After North Carolina’s previous foreclosure statute was
declared unconstitutional, N.C. Gen. Stat. § 45-21.16 “was
enacted to meet the minimum due process requirements of personal
notice and a hearing.” HomeTrust Bank v. Green, ___ N.C. App.
___, ___, 752 S.E.2d 209, 211 (2013) (quotation marks and
citation omitted). Under N.C. Gen. Stat. § 45-21.16(b)(2), a
notice of hearing shall be served upon “[a]ny person obligated
to repay the indebtedness against whom the holder thereof
intends to assert liability therefor, and any such person not
notified shall not be liable for any deficiency remaining after
the sale.” N.C. Gen. Stat. § 45-21.16(b)(2) (2013). “The
notice shall be served and proof of service shall be made in any
manner provided by the Rules of Civil Procedure for service of
summons, including service by registered mail or certified mail,
return receipt requested.” N.C. Gen. Stat. § 45-21.16(a). “Due
-7-
process demands that the trustee make diligent efforts to give
the mortgagor actual notice of the foreclosure hearing so that
the mortgagor may assert any available defenses to foreclosure
or take advantage of the equitable relief found in G.S. § 45–
21.34.” Fleet Nat. Bank v. Raleigh Oaks Joint Venture, 117 N.C.
App. 387, 390, 451 S.E.2d 325, 327 (1994) (emphasis added).
In Fleet Nat. Bank, after the defendants defaulted on their
loan, the plaintiff instituted foreclosure proceedings against
defendant Raleigh Oaks Joint Venture (“ROJV”) and its
principals, Raleigh Oaks Shopping Center Inc. (“ROSC”) and
Seymour Vogel (“Vogel”). Id. at 387-88, 451 S.E.2d at 326. The
plaintiff personally served ROJV and ROSC, but failed in
attempting to personally serve Vogel. Id. at 388, 451 S.E.2d at
326. Plaintiff posted notice of the foreclosure hearing at the
shopping center property. Id. After the foreclosure sale, the
plaintiff sought recovery of the deficiency. Vogel then moved
to dismiss the deficiency action because he was not personally
served. Id. Although Vogel was not personally served, Vogel
admitted he had actual knowledge of the foreclosure sale. Id.
at 389, 451 S.E.2d at 327. Despite his knowledge, Vogel did not
attend the hearing or raise an objection to proper service. Id.
This Court held that “Vogel may not assert the defense in G.S. §
-8-
45–21.16(b)(2) since he had actual knowledge of the foreclosure
hearing.” Id. at 389–90, 451 S.E.2d at 327.
In Green, the defendants, Mr. and Mrs. Green, appealed from
summary judgment in favor of the plaintiff granting a deficiency
judgment against them.
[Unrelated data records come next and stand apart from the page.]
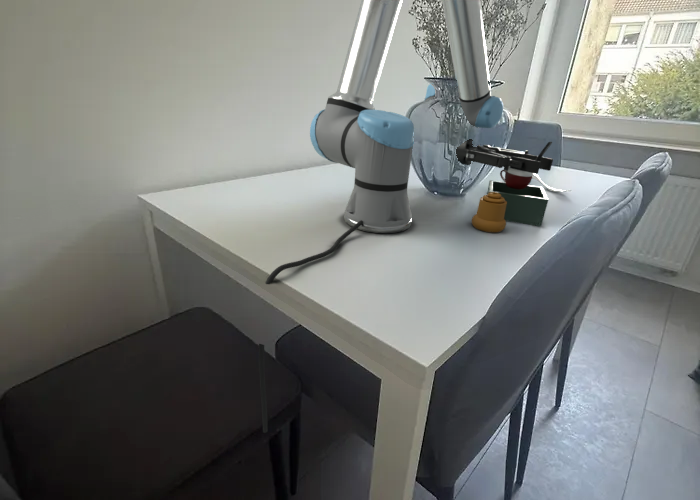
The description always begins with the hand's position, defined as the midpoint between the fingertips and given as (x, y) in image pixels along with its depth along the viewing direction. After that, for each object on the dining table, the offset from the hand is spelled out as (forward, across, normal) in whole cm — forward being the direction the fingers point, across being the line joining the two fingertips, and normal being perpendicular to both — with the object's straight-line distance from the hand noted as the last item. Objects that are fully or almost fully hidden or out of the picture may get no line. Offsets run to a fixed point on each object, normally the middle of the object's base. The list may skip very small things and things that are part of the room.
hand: (544, 166), depth 90 cm
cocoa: (-5, 0, -7) cm, 8 cm away
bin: (-5, 0, -13) cm, 14 cm away
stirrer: (-13, -36, -14) cm, 41 cm away
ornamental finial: (-3, +14, -14) cm, 20 cm away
Green, ____ N.C. App. at ___, 752 S.E.2d
at 210. On appeal, the defendants argued that they were not
personally served notice of the foreclosure sale. Id. at ___,
752 S.E.2d at 211. However, the notice sent to the defendants’
company, Advantage Development Company, in care of Mr. Green was
accepted and signed for by Mr. Green. Id. This Court held that
because Mr. Green accepted service as President of Advantage
Development Company, he had actual notice of the hearing and the
plaintiff was entitled to summary judgment against Mr. Green for
any deficiency. Id. This Court also held that questions of
material fact still remained as to whether Mrs. Green had actual
notice and reversed and remanded for trial. Id. at __, 752
S.E.2d at 212.
In the present case, Mr. Tsiros was not personally served
with notice of the foreclosure hearing, but he accepted service
of the notice as the registered agent of Demelize. He also
admitted at his deposition that he had actual knowledge of the
foreclosure hearing. Yet, despite his knowledge, “he chose to
-9-
sit on his rights and allow the foreclosure to proceed.” Fleet
Nat. Bank, 117 N.C. App at 390, 451 S.E.2d at 328. As in Fleet
Nat. Bank, Mr. Tsiros “may not argue now that service on him was
inadequate” as a defense to his liability for the deficiency.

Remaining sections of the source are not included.